To get the view in the painting, Pissarro crossed the road (now Rue Camille Pissarro) in front of his house and walked beyond the houses on the other side to look back at the village. All the local landmarks are visible. In the center of the painting, the steeple of the church at Éragny pierces the sky. The current photograph below shows that the steeple is quite high, especially for a church that small (the two sections in front of the steeple are recent additions). It appears that Pissarro gave the steeple in his painting some added height, perhaps to take it above the row of trees in the background and make it easier for us to see. To the left are the towers of the large manor house which dates from the sixteenth century and was built for the lord of Éragny (see the current photograph below).  

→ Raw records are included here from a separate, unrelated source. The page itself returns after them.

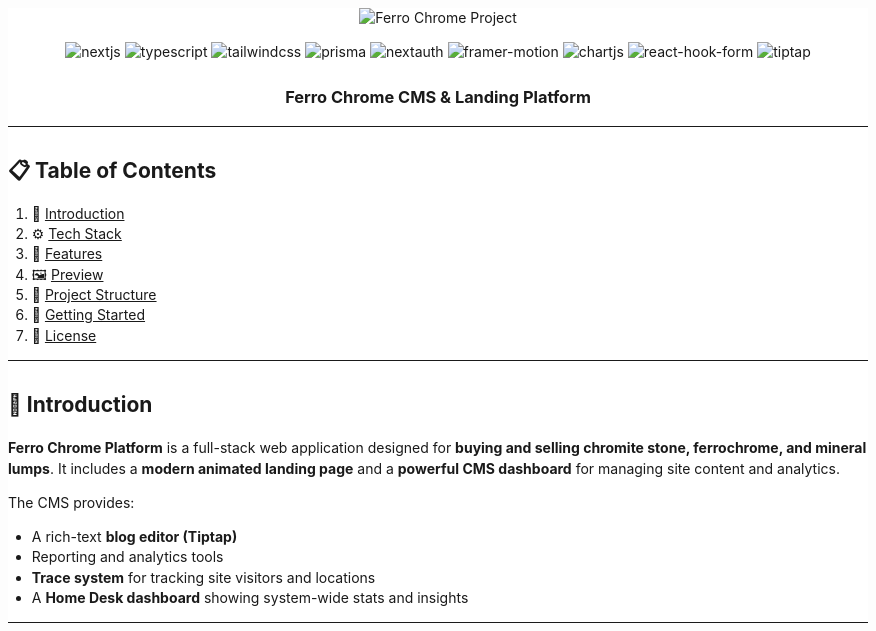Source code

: <div align="center">

![Ferro Chrome Project](./public/readme/demo.gif)

<div>
  <img src="https://img.shields.io/badge/-Next.js-black?style=for-the-badge&logo=next.js&color=000000" alt="nextjs" />
  <img src="https://img.shields.io/badge/-TypeScript-black?style=for-the-badge&logo=typescript&color=3178C6" alt="typescript" />
  <img src="https://img.shields.io/badge/-TailwindCSS-black?style=for-the-badge&logo=tailwindcss&color=06B6D4" alt="tailwindcss" />
  <img src="https://img.shields.io/badge/-Prisma-black?style=for-the-badge&logo=prisma&color=2D3748" alt="prisma" />
  <img src="https://img.shields.io/badge/-NextAuth-black?style=for-the-badge&logo=nextauth&color=000000" alt="nextauth" />
  <img src="https://img.shields.io/badge/-Framer_Motion-black?style=for-the-badge&logo=framer&color=E4405F" alt="framer-motion" />
  <img src="https://img.shields.io/badge/-Chart.js-black?style=for-the-badge&logo=chartdotjs&color=FF6384" alt="chartjs" />
  <img src="https://img.shields.io/badge/-React_Hook_Form-black?style=for-the-badge&logo=reacthookform&color=EC5990" alt="react-hook-form" />
  <img src="https://img.shields.io/badge/-Tiptap_Editor-black?style=for-the-badge&logo=tiptap&color=9C27B0" alt="tiptap" />
</div>

<h3 align="center">Ferro Chrome CMS & Landing Platform</h3>

</div>

---

## 📋 Table of Contents

1. 🤖 [Introduction](#introduction)
2. ⚙️ [Tech Stack](#tech-stack)
3. 🔋 [Features](#features)
4. 🖼️ [Preview](#preview)
5. 📂 [Project Structure](#project-structure)
6. 🚀 [Getting Started](#getting-started)
7. 🪪 [License](#license)

---

## 🤖 Introduction <a name="introduction"></a>

**Ferro Chrome Platform** is a full-stack web application designed for **buying and selling chromite stone, ferrochrome, and mineral lumps**.
It includes a **modern animated landing page** and a **powerful CMS dashboard** for managing site content and analytics.

The CMS provides:

- A rich-text **blog editor (Tiptap)**
- Reporting and analytics tools
- **Trace system** for tracking site visitors and locations
- A **Home Desk dashboard** showing system-wide stats and insights

---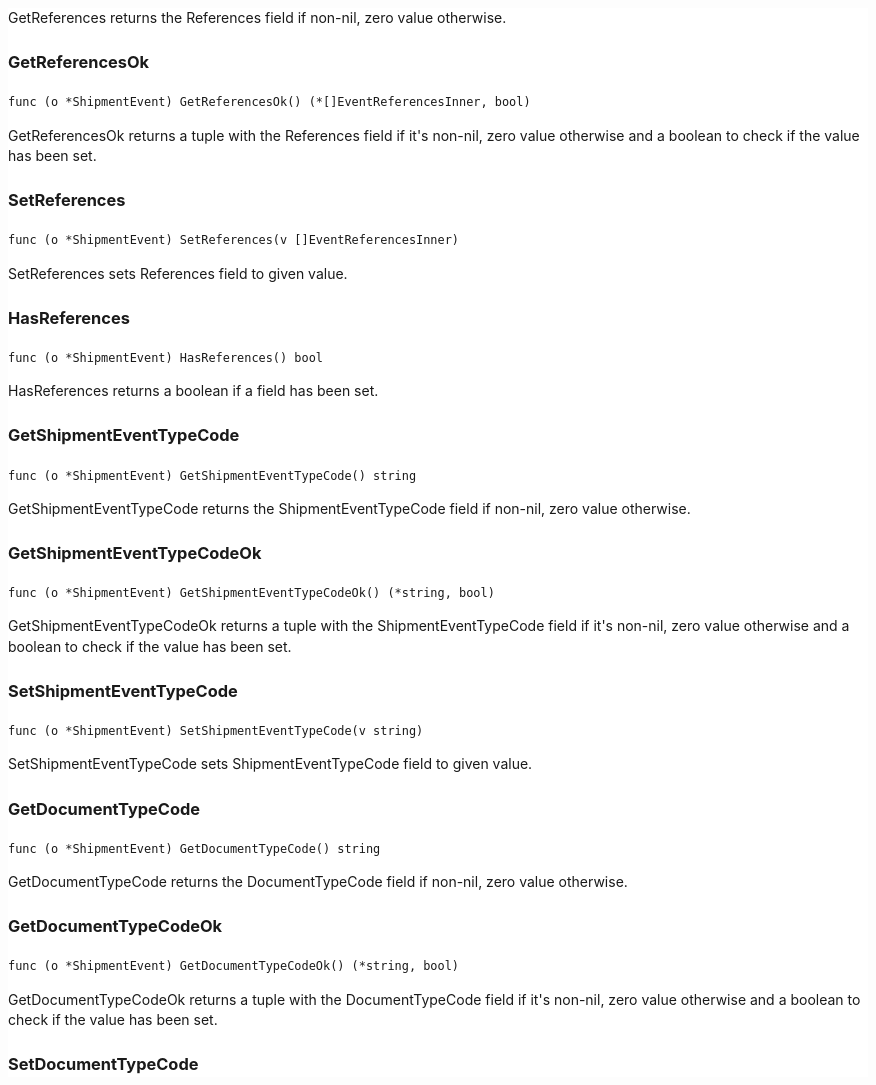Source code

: GetReferences returns the References field if non-nil, zero value otherwise.

### GetReferencesOk

`func (o *ShipmentEvent) GetReferencesOk() (*[]EventReferencesInner, bool)`

GetReferencesOk returns a tuple with the References field if it's non-nil, zero value otherwise
and a boolean to check if the value has been set.

### SetReferences

`func (o *ShipmentEvent) SetReferences(v []EventReferencesInner)`

SetReferences sets References field to given value.

### HasReferences

`func (o *ShipmentEvent) HasReferences() bool`

HasReferences returns a boolean if a field has been set.

### GetShipmentEventTypeCode

`func (o *ShipmentEvent) GetShipmentEventTypeCode() string`

GetShipmentEventTypeCode returns the ShipmentEventTypeCode field if non-nil, zero value otherwise.

### GetShipmentEventTypeCodeOk

`func (o *ShipmentEvent) GetShipmentEventTypeCodeOk() (*string, bool)`

GetShipmentEventTypeCodeOk returns a tuple with the ShipmentEventTypeCode field if it's non-nil, zero value otherwise
and a boolean to check if the value has been set.

### SetShipmentEventTypeCode

`func (o *ShipmentEvent) SetShipmentEventTypeCode(v string)`

SetShipmentEventTypeCode sets ShipmentEventTypeCode field to given value.


### GetDocumentTypeCode

`func (o *ShipmentEvent) GetDocumentTypeCode() string`

GetDocumentTypeCode returns the DocumentTypeCode field if non-nil, zero value otherwise.

### GetDocumentTypeCodeOk

`func (o *ShipmentEvent) GetDocumentTypeCodeOk() (*string, bool)`

GetDocumentTypeCodeOk returns a tuple with the DocumentTypeCode field if it's non-nil, zero value otherwise
and a boolean to check if the value has been set.

### SetDocumentTypeCode
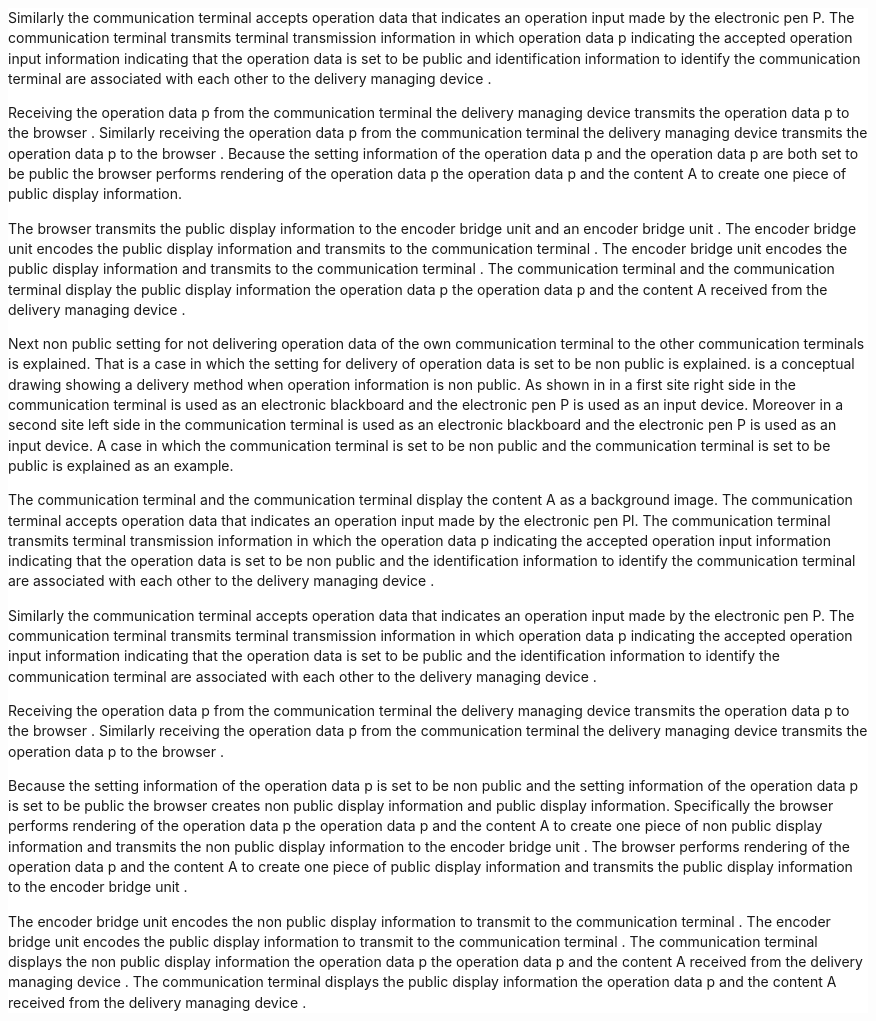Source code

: Similarly the communication terminal accepts operation data that indicates an operation input made by the electronic pen P. The communication terminal transmits terminal transmission information in which operation data p indicating the accepted operation input information indicating that the operation data is set to be public and identification information to identify the communication terminal are associated with each other to the delivery managing device .

Receiving the operation data p from the communication terminal the delivery managing device transmits the operation data p to the browser . Similarly receiving the operation data p from the communication terminal the delivery managing device transmits the operation data p to the browser . Because the setting information of the operation data p and the operation data p are both set to be public the browser performs rendering of the operation data p the operation data p and the content A to create one piece of public display information.

The browser transmits the public display information to the encoder bridge unit and an encoder bridge unit . The encoder bridge unit encodes the public display information and transmits to the communication terminal . The encoder bridge unit encodes the public display information and transmits to the communication terminal . The communication terminal and the communication terminal display the public display information the operation data p the operation data p and the content A received from the delivery managing device .

Next non public setting for not delivering operation data of the own communication terminal to the other communication terminals is explained. That is a case in which the setting for delivery of operation data is set to be non public is explained. is a conceptual drawing showing a delivery method when operation information is non public. As shown in in a first site right side in the communication terminal is used as an electronic blackboard and the electronic pen P is used as an input device. Moreover in a second site left side in the communication terminal is used as an electronic blackboard and the electronic pen P is used as an input device. A case in which the communication terminal is set to be non public and the communication terminal is set to be public is explained as an example.

The communication terminal and the communication terminal display the content A as a background image. The communication terminal accepts operation data that indicates an operation input made by the electronic pen Pl. The communication terminal transmits terminal transmission information in which the operation data p indicating the accepted operation input information indicating that the operation data is set to be non public and the identification information to identify the communication terminal are associated with each other to the delivery managing device .

Similarly the communication terminal accepts operation data that indicates an operation input made by the electronic pen P. The communication terminal transmits terminal transmission information in which operation data p indicating the accepted operation input information indicating that the operation data is set to be public and the identification information to identify the communication terminal are associated with each other to the delivery managing device .

Receiving the operation data p from the communication terminal the delivery managing device transmits the operation data p to the browser . Similarly receiving the operation data p from the communication terminal the delivery managing device transmits the operation data p to the browser .

Because the setting information of the operation data p is set to be non public and the setting information of the operation data p is set to be public the browser creates non public display information and public display information. Specifically the browser performs rendering of the operation data p the operation data p and the content A to create one piece of non public display information and transmits the non public display information to the encoder bridge unit . The browser performs rendering of the operation data p and the content A to create one piece of public display information and transmits the public display information to the encoder bridge unit .

The encoder bridge unit encodes the non public display information to transmit to the communication terminal . The encoder bridge unit encodes the public display information to transmit to the communication terminal . The communication terminal displays the non public display information the operation data p the operation data p and the content A received from the delivery managing device . The communication terminal displays the public display information the operation data p and the content A received from the delivery managing device .
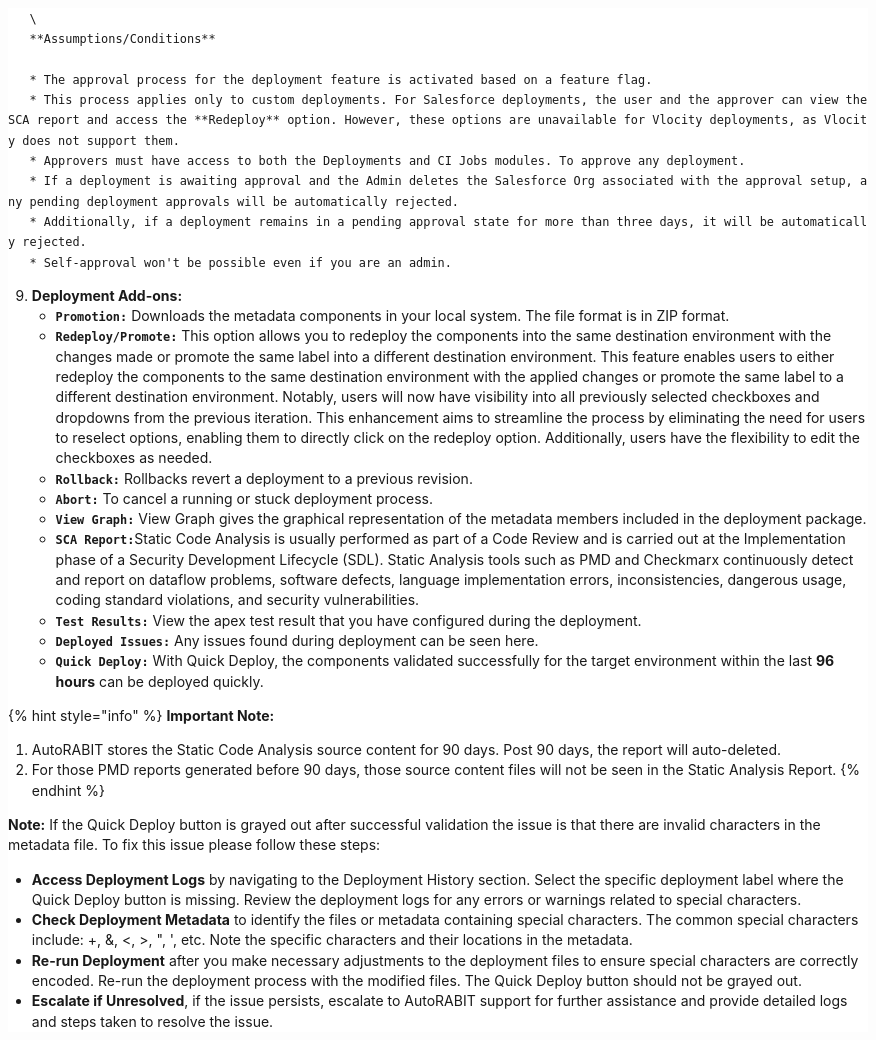        \
       **Assumptions/Conditions**

       * The approval process for the deployment feature is activated based on a feature flag.
       * This process applies only to custom deployments. For Salesforce deployments, the user and the approver can view the SCA report and access the **Redeploy** option. However, these options are unavailable for Vlocity deployments, as Vlocity does not support them.
       * Approvers must have access to both the Deployments and CI Jobs modules. To approve any deployment.
       * If a deployment is awaiting approval and the Admin deletes the Salesforce Org associated with the approval setup, any pending deployment approvals will be automatically rejected.
       * Additionally, if a deployment remains in a pending approval state for more than three days, it will be automatically rejected.
       * Self-approval won't be possible even if you are an admin.
9. **Deployment Add-ons:**
   * **`Promotion:`** Downloads the metadata components in your local system. The file format is in ZIP format.
   * **`Redeploy/Promote:`** This option allows you to redeploy the components into the same destination environment with the changes made or promote the same label into a different destination environment. This feature enables users to either redeploy the components to the same destination environment with the applied changes or promote the same label to a different destination environment. Notably, users will now have visibility into all previously selected checkboxes and dropdowns from the previous iteration. This enhancement aims to streamline the process by eliminating the need for users to reselect options, enabling them to directly click on the redeploy option. Additionally, users have the flexibility to edit the checkboxes as needed.
   * **`Rollback:`** Rollbacks revert a deployment to a previous revision.
   * **`Abort:`** To cancel a running or stuck deployment process.
   * **`View Graph:`** View Graph gives the graphical representation of the metadata members included in the deployment package.
   * **`SCA Report:`**&#x53;tatic Code Analysis is usually performed as part of a Code Review and is carried out at the Implementation phase of a Security Development Lifecycle (SDL). Static Analysis tools such as PMD and Checkmarx continuously detect and report on dataflow problems, software defects, language implementation errors, inconsistencies, dangerous usage, coding standard violations, and security vulnerabilities.
   * **`Test Results:`** View the apex test result that you have configured during the deployment.
   * **`Deployed Issues:`** Any issues found during deployment can be seen here.
   * **`Quick Deploy:`** With Quick Deploy, the components validated successfully for the target environment within the last **96 hours** can be deployed quickly.

{% hint style="info" %}
**Important Note:**

1. AutoRABIT stores the Static Code Analysis source content for 90 days. Post 90 days, the report will auto-deleted.
2. For those PMD reports generated before 90 days, those source content files will not be seen in the Static Analysis Report.
{% endhint %}

**Note:** If the Quick Deploy button is grayed out after successful validation the issue is that there are invalid characters in the metadata file. To fix this issue please follow these steps:

* **Access Deployment Logs** by navigating to the Deployment History section. Select the specific deployment label where the Quick Deploy button is missing. Review the deployment logs for any errors or warnings related to special characters.&#x20;
* **Check Deployment Metadata** to identify the files or metadata containing special characters. The common special characters include: +, &, <, >, ", ', etc. Note the specific characters and their locations in the metadata.
* **Re-run Deployment** after you make necessary adjustments to the deployment files to ensure special characters are correctly encoded. Re-run the deployment process with the modified files. The Quick Deploy button should not be grayed out.
* **Escalate if Unresolved**, if the issue persists, escalate to AutoRABIT support for further assistance and provide detailed logs and steps taken to resolve the issue.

         Church at Éragny  Eragny chateau

This painting is one of those by Pissarro that can be viewed at many levels. The very casual observer might barely slow down, labeling it as a pleasant picture of a peaceful village. Others might do as we just did, examine the picture for landmarks and try to feel a sense of the village and the bare fields pictured there.

But there is so much more to see. Pissarro saw the “skeleton” of the view and responded with what look like broad swaths of color in the foreground. Near the bottom, a darker area, then a lighter green strip, and a reddish section, which could have been newly-plowed ground preparing for spring planting. It leads our eyes on the right to the small wooden fence which stretches across the width of the canvas. The regularity of the horizontal lines is then interrupted by the jumble of houses lining both sides of the main street. Except for Bazincourt in the distant middle ground, there are fields leading to the horizon lined with tree tops.

What Pissarro does within these designated spaces is the most interesting of all and can easily be seen in the dark area at the bottom. He achieves the color and texture by placing small patches of color side by side, varying the mix to make it darker or lighter.

This looks like pointillism, and in fact Pissarro had come to his own interpretation of pointillism before ever meeting Georges Seurat.  For years, he had been interested in the division of color and had been reading the scientific writings of Michel Eugène Chevruel and Ogden Rood, an American scientist. When he met Seurat a few months after making this painting, he was excited to find someone else who shared his interest in color. 

This is just another example of how Pissarro was always ahead of his time, pushing forward, investigating, experimenting, innovating. In fact, if you mentally eliminate the village from this painting, it would almost look abstract.